[Dataset — start]

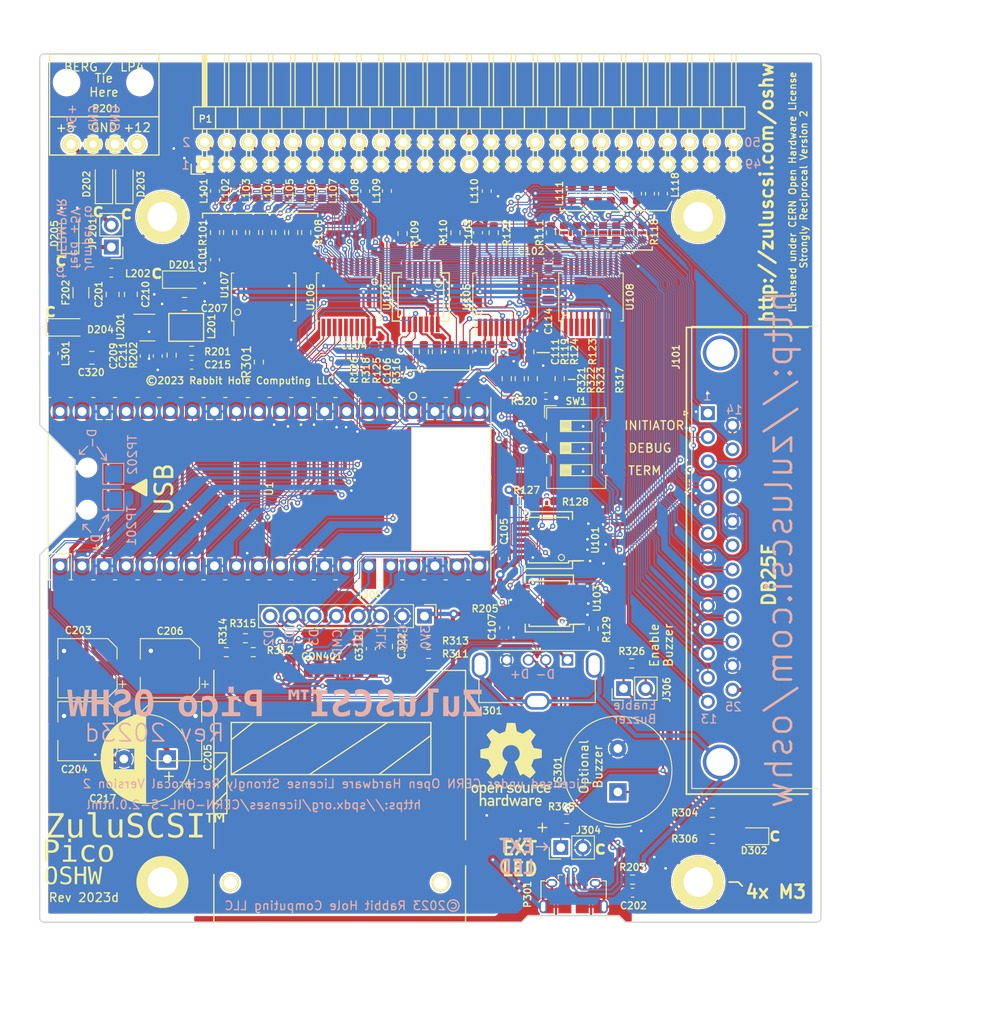
<source format=kicad_pcb>
(kicad_pcb (version 20221018) (generator pcbnew)

  (general
    (thickness 1.6)
  )

  (paper "A4")
  (title_block
    (title "ZuluSCSI™ Pico OSHW")
    (date "2023-09-19")
    (rev "2023d")
  )

  (layers
    (0 "F.Cu" signal "Top")
    (31 "B.Cu" signal "Bottom")
    (35 "F.Paste" user)
    (36 "B.SilkS" user "B.Silkscreen")
    (37 "F.SilkS" user "F.Silkscreen")
    (38 "B.Mask" user)
    (39 "F.Mask" user)
    (40 "Dwgs.User" user "User.Drawings")
    (41 "Cmts.User" user "User.Comments")
    (44 "Edge.Cuts" user)
    (45 "Margin" user)
    (46 "B.CrtYd" user "B.Courtyard")
    (47 "F.CrtYd" user "F.Courtyard")
    (49 "F.Fab" user)
  )

  (setup
    (stackup
      (layer "F.SilkS" (type "Top Silk Screen"))
      (layer "F.Paste" (type "Top Solder Paste"))
      (layer "F.Mask" (type "Top Solder Mask") (thickness 0.01))
      (layer "F.Cu" (type "copper") (thickness 0.035))
      (layer "dielectric 1" (type "core") (thickness 1.51) (material "FR4") (epsilon_r 4.5) (loss_tangent 0.02))
      (layer "B.Cu" (type "copper") (thickness 0.035))
      (layer "B.Mask" (type "Bottom Solder Mask") (thickness 0.01))
      (layer "B.SilkS" (type "Bottom Silk Screen"))
      (copper_finish "None")
      (dielectric_constraints no)
    )
    (pad_to_mask_clearance 0)
    (pad_to_paste_clearance_ratio -0.15)
    (aux_axis_origin 90 135)
    (pcbplotparams
      (layerselection 0x00010f8_ffffffff)
      (plot_on_all_layers_selection 0x0000000_00000000)
      (disableapertmacros false)
      (usegerberextensions true)
      (usegerberattributes true)
      (usegerberadvancedattributes false)
      (creategerberjobfile false)
      (dashed_line_dash_ratio 12.000000)
      (dashed_line_gap_ratio 3.000000)
      (svgprecision 6)
      (plotframeref false)
      (viasonmask false)
      (mode 1)
      (useauxorigin true)
      (hpglpennumber 1)
      (hpglpenspeed 20)
      (hpglpendiameter 15.000000)
      (dxfpolygonmode true)
      (dxfimperialunits true)
      (dxfusepcbnewfont true)
      (psnegative false)
      (psa4output false)
      (plotreference true)
      (plotvalue false)
      (plotinvisibletext false)
      (sketchpadsonfab false)
      (subtractmaskfromsilk false)
      (outputformat 1)
      (mirror false)
      (drillshape 0)
      (scaleselection 1)
      (outputdirectory "gerbers/")
    )
  )

  (property "Brand" "ZuluSCSI™")
  (property "Copyright" "©2023 Rabbit Hole Computing LLC")
  (property "License" "Licensed under CERN Open Hardware License Strongly Reciprocal Version 2")
  (property "LicenseURL" "https://spdx.org/licenses/CERN-OHL-S-2.0.html")
  (property "Model" "Pico OSHW")
  (property "Url" "http://zuluscsi.com/oshw")

  (net 0 "")
  (net 1 "GND")
  (net 2 "~{SCSI_DB0}")
  (net 3 "~{SCSI_DB1}")
  (net 4 "~{SCSI_DB2}")
  (net 5 "~{SCSI_DB3}")
  (net 6 "~{SCSI_DB4}")
  (net 7 "~{SCSI_DB5}")
  (net 8 "~{SCSI_DB6}")
  (net 9 "~{SCSI_DB7}")
  (net 10 "~{SCSI_DBP}")
  (net 11 "Net-(U201-FB)")
  (net 12 "TERMPWR_5V")
  (net 13 "~{SCSI_ATN}")
  (net 14 "~{SCSI_BSY}")
  (net 15 "~{SCSI_ACK}")
  (net 16 "~{SCSI_RST}")
  (net 17 "~{SCSI_MSG}")
  (net 18 "~{SCSI_SEL}")
  (net 19 "~{SCSI_REQ}")
  (net 20 "+5V")
  (net 21 "unconnected-(CON401-CARD_DETECT-Pad10)")
  (net 22 "unconnected-(CON401-WRITE_PROTECT-Pad11)")
  (net 23 "~{TERM_EN}")
  (net 24 "~{OUT_BSY}")
  (net 25 "~{OUT_RST}")
  (net 26 "/power/+5V_BERG")
  (net 27 "~{OUT_SEL}")
  (net 28 "+3V0")
  (net 29 "EMIGND")
  (net 30 "Net-(D205-K)")
  (net 31 "USB_VCC")
  (net 32 "Net-(D302-A)")
  (net 33 "Net-(J304-Pin_1)")
  (net 34 "Net-(J306-Pin_1)")
  (net 35 "Net-(J306-Pin_2)")
  (net 36 "Net-(P1-P2)")
  (net 37 "Net-(P1-P4)")
  (net 38 "Net-(P1-P6)")
  (net 39 "Net-(P1-P8)")
  (net 40 "Net-(P1-P10)")
  (net 41 "Net-(P1-P12)")
  (net 42 "Net-(P1-P14)")
  (net 43 "Net-(P1-P16)")
  (net 44 "Net-(P1-P18)")
  (net 45 "Net-(P1-P32)")
  (net 46 "Net-(P1-P36)")
  (net 47 "~{RC_ACK}")
  (net 48 "Net-(P1-P38)")
  (net 49 "Net-(P1-P40)")
  (net 50 "Net-(P1-P42)")
  (net 51 "Net-(P1-P44)")
  (net 52 "Net-(P1-P46)")
  (net 53 "Net-(P1-P48)")
  (net 54 "Net-(P1-P50)")
  (net 55 "Net-(U201-SW)")
  (net 56 "unconnected-(P1-P25-Pad25)")
  (net 57 "unconnected-(P201-P4-Pad4)")
  (net 58 "Net-(U107-B0)")
  (net 59 "Net-(U107-B1)")
  (net 60 "Net-(U107-B2)")
  (net 61 "Net-(U107-B3)")
  (net 62 "Net-(U107-B4)")
  (net 63 "Net-(U107-B5)")
  (net 64 "Net-(U107-B6)")
  (net 65 "Net-(F202-Pad1)")
  (net 66 "Net-(U107-B7)")
  (net 67 "Net-(U108-B0)")
  (net 68 "Net-(U108-B1)")
  (net 69 "Net-(U108-B2)")
  (net 70 "~{SCSI_IO}")
  (net 71 "~{SCSI_CD}")
  (net 72 "/power/5V_IN")
  (net 73 "Net-(U108-B3)")
  (net 74 "Net-(U108-B4)")
  (net 75 "Net-(U108-B5)")
  (net 76 "Net-(U108-B6)")
  (net 77 "/cpu/SDIO_D1")
  (net 78 "/cpu/SDIO_D0")
  (net 79 "/cpu/SDIO_CLK")
  (net 80 "/cpu/SDIO_CMD")
  (net 81 "/cpu/SDIO_D3")
  (net 82 "/cpu/SDIO_D2")
  (net 83 "Net-(U108-B7)")
  (net 84 "Net-(U105-B1)")
  (net 85 "/cpu/GPIO_RST")
  (net 86 "Net-(LS301-Pad1)")
  (net 87 "~{GPIO_IO}")
  (net 88 "~{GPIO_ACK}")
  (net 89 "/cpu/LED_SWO")
  (net 90 "Net-(R124-Pad2)")
  (net 91 "~{GPIO_DBP}")
  (net 92 "Net-(R125-Pad1)")
  (net 93 "~{INITIATOR}")
  (net 94 "~{DBGLOG}")
  (net 95 "unconnected-(U1-RUN-Pad30)")
  (net 96 "~{IN_RST}")
  (net 97 "~{GPIO_DB0}")
  (net 98 "~{GPIO_DB1}")
  (net 99 "~{GPIO_DB2}")
  (net 100 "~{GPIO_DB3}")
  (net 101 "~{GPIO_DB4}")
  (net 102 "~{GPIO_DB5}")
  (net 103 "~{GPIO_DB6}")
  (net 104 "~{GPIO_DB7}")
  (net 105 "unconnected-(U1-ADC_VREF-Pad35)")
  (net 106 "unconnected-(U1-3V3-Pad36)")
  (net 107 "unconnected-(U1-3V3_EN-Pad37)")
  (net 108 "~{GPIO_MSG_BSY}")
  (net 109 "~{GPIO_CD_SEL}")
  (net 110 "~{GPIO_REQ}")
  (net 111 "~{GPIO_ATN}")
  (net 112 "Net-(R109-Pad2)")
  (net 113 "Net-(R110-Pad2)")
  (net 114 "~{DATA_DIR}")
  (net 115 "Net-(R123-Pad2)")
  (net 116 "/cpu/VBUS")
  (net 117 "/cpu/USB_DP")
  (net 118 "/cpu/USB_DN")

  (footprint "Pin_Headers:Pin_Header_Angled_2x25" (layer "F.Cu") (at 109 47.7 90))

  (footprint "Fuse:Fuse_1206_3216Metric" (layer "F.Cu") (at 94.75 62.5 -90))

  (footprint "ZuluSCSI:Inductor_1008" (layer "F.Cu") (at 106.9 66.495))

  (footprint "ZuluSCSI:floppy-berg" (layer "F.Cu") (at 93.6 45.4))

  (footprint "Resistor_SMD:R_0603_1608Metric" (layer "F.Cu") (at 107.5 69.195 180))

  (footprint "ZuluSCSI:Screw_Hole_M3" (layer "F.Cu") (at 104.14 130.35))

  (footprint "ZuluSCSI:Screw_Hole_M3" (layer "F.Cu") (at 165.86 130.35))

  (footprint "ZuluSCSI:Screw_Hole_M3" (layer "F.Cu") (at 165.86 53.75))

  (footprint "ZuluSCSI:Screw_Hole_M3" (layer "F.Cu") (at 104.14 53.75))

  (footprint "Diode_SMD:D_SOD-123" (layer "F.Cu") (at 97.4 50 90))

  (footprint "Diode_SMD:D_SOD-123" (layer "F.Cu") (at 99.75 50 90))

  (footprint "Diode_SMD:D_SOD-123" (layer "F.Cu") (at 93 66.5))

  (footprint "Diode_SMD:D_SOD-123" (layer "F.Cu") (at 93.5 55.75 90))

  (footprint "Connector_PinHeader_2.54mm:PinHeader_1x02_P2.54mm_Vertical" (layer "F.Cu") (at 98.25 57.25 180))

  (footprint "Capacitor_SMD:C_0603_1608Metric" (layer "F.Cu") (at 148.6 59 90))

  (footprint "Resistor_SMD:R_0603_1608Metric" (layer "F.Cu") (at 111.7 55.575 -90))

  (footprint "Resistor_SMD:R_0603_1608Metric" (layer "F.Cu") (at 158.3 130.1))

  (footprint "Resistor_SMD:R_0603_1608Metric" (layer "F.Cu") (at 167.5 122.4 180))

  (footprint "Resistor_SMD:R_0603_1608Metric" (layer "F.Cu") (at 119.2 55.575 -90))

  (footprint "Capacitor_SMD:C_0603_1608Metric" (layer "F.Cu") (at 129.3 68.6 180))

  (footprint "Resistor_SMD:R_0603_1608Metric" (layer "F.Cu") (at 120.7 55.575 -90))

  (footprint "Resistor_SMD:R_0603_1608Metric" (layer "F.Cu") (at 116.2 55.575 -90))

  (footprint "Resistor_SMD:R_0603_1608Metric" (layer "F.Cu") (at 154.9 55.6 -90))

  (footprint "Resistor_SMD:R_0603_1608Metric" (layer "F.Cu") (at 113.2 55.575 -90))

  (footprint "Capacitor_SMD:C_0603_1608Metric" (layer "F.Cu") (at 110.2 58.7 90))

  (footprint "Resistor_SMD:R_0603_1608Metric" (layer "F.Cu") (at 114.7 55.575 -90))

  (footprint "Resistor_SMD:R_0603_1608Metric" (layer "F.Cu") (at 131.8 55.7 -90))

  (footprint "Capacitor_SMD:C_0603_1608Metric" (layer "F.Cu") (at 143.5 93.1 90))

  (footprint "Resistor_SMD:R_0603_1608Metric" (layer "F.Cu") (at 137.9 55.6 -90))

  (footprint "Resistor_SMD:R_0603_1608Metric" (layer "F.Cu") (at 151.9 55.6 -90))

  (footprint "Resistor_SMD:R_0603_1608Metric" (layer "F.Cu") (at 153.4 55.6 -90))

  (footprint "Resistor_SMD:R_0603_1608Metric" (layer "F.Cu") (at 157.9 55.6 90))

  (footprint "Capacitor_SMD:C_0805_2012Metric" (layer "F.Cu") (at 148.6 62.4 90))

  (footprint "Capacitor_SMD:C_0603_1608Metric" (layer "F.Cu") (at 158.3 131.6))

  (footprint "Capacitor_SMD:C_0603_1608Metric" (layer "F.Cu") (at 128.15 103.5 90))

  (footprint "Capacitor_SMD:C_0805_2012Metric" (layer "F.Cu") (at 129.9 103.25 90))

  (footprint "Connector_PinHeader_2.54mm:PinHeader_1x02_P2.54mm_Vertical" (layer "F.Cu") (at 150.025 126.4 90))

  (footprint "Resistor_SMD:R_0603_1608Metric" (layer "F.Cu") (at 150.7 123.1))

  (footprint "Resistor_SMD:R_0603_1608Metric" (layer "F.Cu") (at 141.9 69.3 -90))

  (footprint "Inductor_SMD:L_0603_1608Metric" (layer "F.Cu") (at 110.2 50.8 90))

  (footprint "Inductor_SMD:L_0603_1608Metric" (layer "F.Cu") (at 112.5 50.8 90))

  (footprint "Inductor_SMD:L_0603_1608Metric" (layer "F.Cu") (at 115 50.8 90))

  (footprint "Inductor_SMD:L_0603_1608Metric" (layer "F.Cu")
    (tstamp 00000000-0000-0000-0000-00005b7a9d9d)
    (at 117.5 50.8 90)
    (descr "Inductor SMD 0603 (1608 Metric), square (rectangular) end terminal, IPC_7351 nominal, (Body size source: http://www.tortai-tech.com/upload/download/2011102023233369053.pdf), generated with kicad-footprint-generator")
    (tags "inductor")
    (property "JLCPCBCORRECT" "")
    (property "JLCPCB_IGNORE" "")
    (property "LCSC" "C1002")
    (property "Manufacturer" "Pulse Electronics Network")
    (property "PartNumber" "PE-0603FB601ST")
    (property "Sheetfile" "zuluscsi.kicad_sch")
    (property "Sheetname" "")
    (property "digikey" "553-2384-2-ND")
    (property "ki_description" "Ferrite bead, small symbol")
    (property "ki_keywords" "L ferrite bead inductor filter")
    (path "/00000000-0000-0000-0000-00005b7b3d6e")
    (attr smd)
    (fp_text reference "L104" (at 0 -1.2 90) (layer "F.SilkS")
        (effects (font (size 0.8 0.8) (thickness 0.15)))
      (tstamp e1c32613-8c19-49a6-823c-f4765f594a2a)
    )
    (fp_text value "Ferrite_Bead_Small" (at 0 1.43 90) (layer "F.Fab")
        (effects (font (size 1 1) (thickness 0.15)))
      (tstamp 54af9203-0245-4f37-ae75-12cb5dfde543)
    )
    (fp_text user "${REFERENCE}" (at 0 0 90) (layer "F.Fab")
        (effects (font (size 0.4 0.4) (thickness 0.06)))
      (tstamp 7a6fee09-5f6f-4d56-b92d-a6a24185e118)
    )
    (fp_line (start -0.162779 -0.51) (end 0.162779 -0.51)

... [2522180 chars truncated]
</source>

[Dataset — finish]

Problem to solve:
Find how many lines of the entries include the word "effects". The number is the entire reply.

Output for this task:
3